(Stored data entries)
○ ○ ○ ○ ○
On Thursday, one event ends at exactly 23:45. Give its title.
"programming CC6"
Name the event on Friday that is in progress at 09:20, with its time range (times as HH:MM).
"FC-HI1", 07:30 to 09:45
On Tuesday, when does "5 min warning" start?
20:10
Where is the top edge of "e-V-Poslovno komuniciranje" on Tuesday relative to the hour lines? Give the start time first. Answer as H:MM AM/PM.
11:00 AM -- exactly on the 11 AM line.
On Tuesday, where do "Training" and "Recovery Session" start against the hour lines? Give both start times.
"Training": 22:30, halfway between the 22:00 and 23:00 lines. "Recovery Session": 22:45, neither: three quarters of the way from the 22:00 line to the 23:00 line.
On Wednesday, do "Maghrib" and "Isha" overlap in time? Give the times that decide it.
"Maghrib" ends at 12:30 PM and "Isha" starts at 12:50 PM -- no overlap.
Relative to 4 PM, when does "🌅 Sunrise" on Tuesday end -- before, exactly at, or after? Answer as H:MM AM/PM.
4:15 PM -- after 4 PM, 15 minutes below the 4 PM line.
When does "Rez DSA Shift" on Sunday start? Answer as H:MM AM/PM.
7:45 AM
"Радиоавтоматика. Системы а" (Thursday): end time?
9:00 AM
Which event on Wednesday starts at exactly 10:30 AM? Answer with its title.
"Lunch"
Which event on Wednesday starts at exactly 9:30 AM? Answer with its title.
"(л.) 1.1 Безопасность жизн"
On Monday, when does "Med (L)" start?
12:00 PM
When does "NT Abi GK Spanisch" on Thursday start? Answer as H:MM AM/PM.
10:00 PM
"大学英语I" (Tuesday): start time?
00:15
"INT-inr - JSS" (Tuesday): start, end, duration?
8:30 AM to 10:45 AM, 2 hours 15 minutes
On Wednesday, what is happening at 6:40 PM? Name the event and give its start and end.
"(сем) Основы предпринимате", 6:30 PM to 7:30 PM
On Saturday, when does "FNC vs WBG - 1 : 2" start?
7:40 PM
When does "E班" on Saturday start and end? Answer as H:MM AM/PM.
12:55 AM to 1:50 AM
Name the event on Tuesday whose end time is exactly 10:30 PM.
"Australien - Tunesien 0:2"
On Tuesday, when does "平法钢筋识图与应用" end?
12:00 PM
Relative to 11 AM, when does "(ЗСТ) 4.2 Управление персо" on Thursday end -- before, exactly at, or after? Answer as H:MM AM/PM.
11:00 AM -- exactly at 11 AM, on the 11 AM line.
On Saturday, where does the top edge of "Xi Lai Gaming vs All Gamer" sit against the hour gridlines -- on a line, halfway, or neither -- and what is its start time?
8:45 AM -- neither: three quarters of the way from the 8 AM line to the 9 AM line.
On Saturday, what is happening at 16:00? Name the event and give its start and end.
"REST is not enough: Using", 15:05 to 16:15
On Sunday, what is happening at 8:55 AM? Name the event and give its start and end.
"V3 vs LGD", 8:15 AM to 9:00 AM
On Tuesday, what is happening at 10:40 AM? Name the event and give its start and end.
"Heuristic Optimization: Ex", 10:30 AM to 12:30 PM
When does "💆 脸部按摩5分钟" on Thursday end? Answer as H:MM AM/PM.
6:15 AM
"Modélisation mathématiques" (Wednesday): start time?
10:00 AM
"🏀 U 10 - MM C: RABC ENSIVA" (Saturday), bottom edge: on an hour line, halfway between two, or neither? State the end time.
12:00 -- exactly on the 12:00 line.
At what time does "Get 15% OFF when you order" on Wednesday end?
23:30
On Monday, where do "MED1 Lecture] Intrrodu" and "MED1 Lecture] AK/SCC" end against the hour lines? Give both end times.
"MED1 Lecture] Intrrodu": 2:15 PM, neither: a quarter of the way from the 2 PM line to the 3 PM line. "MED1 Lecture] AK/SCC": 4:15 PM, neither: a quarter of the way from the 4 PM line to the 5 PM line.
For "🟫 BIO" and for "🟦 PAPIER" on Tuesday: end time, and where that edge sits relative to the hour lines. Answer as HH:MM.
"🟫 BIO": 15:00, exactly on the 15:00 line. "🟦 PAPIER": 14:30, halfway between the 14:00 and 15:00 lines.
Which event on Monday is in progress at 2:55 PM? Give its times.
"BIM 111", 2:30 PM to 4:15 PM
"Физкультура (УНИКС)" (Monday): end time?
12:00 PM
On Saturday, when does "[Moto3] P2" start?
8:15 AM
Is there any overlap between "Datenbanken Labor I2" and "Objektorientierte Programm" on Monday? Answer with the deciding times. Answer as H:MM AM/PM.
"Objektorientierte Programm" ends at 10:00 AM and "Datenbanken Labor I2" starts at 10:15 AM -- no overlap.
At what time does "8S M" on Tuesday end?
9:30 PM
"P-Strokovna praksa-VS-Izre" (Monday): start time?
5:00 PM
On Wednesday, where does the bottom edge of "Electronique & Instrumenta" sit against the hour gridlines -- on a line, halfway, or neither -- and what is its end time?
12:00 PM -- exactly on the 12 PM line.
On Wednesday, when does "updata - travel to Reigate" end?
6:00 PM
○ ○ ○ ○ ○
_What is asked_:
Please reproduce, character for character, the stretch of items from the very beginning through the line containing "8:30 AM to 10:45 AM, 2 hours 15 minutes", including that line.

_Solution to this problem_:
On Thursday, one event ends at exactly 23:45. Give its title.
"programming CC6"
Name the event on Friday that is in progress at 09:20, with its time range (times as HH:MM).
"FC-HI1", 07:30 to 09:45
On Tuesday, when does "5 min warning" start?
20:10
Where is the top edge of "e-V-Poslovno komuniciranje" on Tuesday relative to the hour lines? Give the start time first. Answer as H:MM AM/PM.
11:00 AM -- exactly on the 11 AM line.
On Tuesday, where do "Training" and "Recovery Session" start against the hour lines? Give both start times.
"Training": 22:30, halfway between the 22:00 and 23:00 lines. "Recovery Session": 22:45, neither: three quarters of the way from the 22:00 line to the 23:00 line.
On Wednesday, do "Maghrib" and "Isha" overlap in time? Give the times that decide it.
"Maghrib" ends at 12:30 PM and "Isha" starts at 12:50 PM -- no overlap.
Relative to 4 PM, when does "🌅 Sunrise" on Tuesday end -- before, exactly at, or after? Answer as H:MM AM/PM.
4:15 PM -- after 4 PM, 15 minutes below the 4 PM line.
When does "Rez DSA Shift" on Sunday start? Answer as H:MM AM/PM.
7:45 AM
"Радиоавтоматика. Системы а" (Thursday): end time?
9:00 AM
Which event on Wednesday starts at exactly 10:30 AM? Answer with its title.
"Lunch"
Which event on Wednesday starts at exactly 9:30 AM? Answer with its title.
"(л.) 1.1 Безопасность жизн"
On Monday, when does "Med (L)" start?
12:00 PM
When does "NT Abi GK Spanisch" on Thursday start? Answer as H:MM AM/PM.
10:00 PM
"大学英语I" (Tuesday): start time?
00:15
"INT-inr - JSS" (Tuesday): start, end, duration?
8:30 AM to 10:45 AM, 2 hours 15 minutes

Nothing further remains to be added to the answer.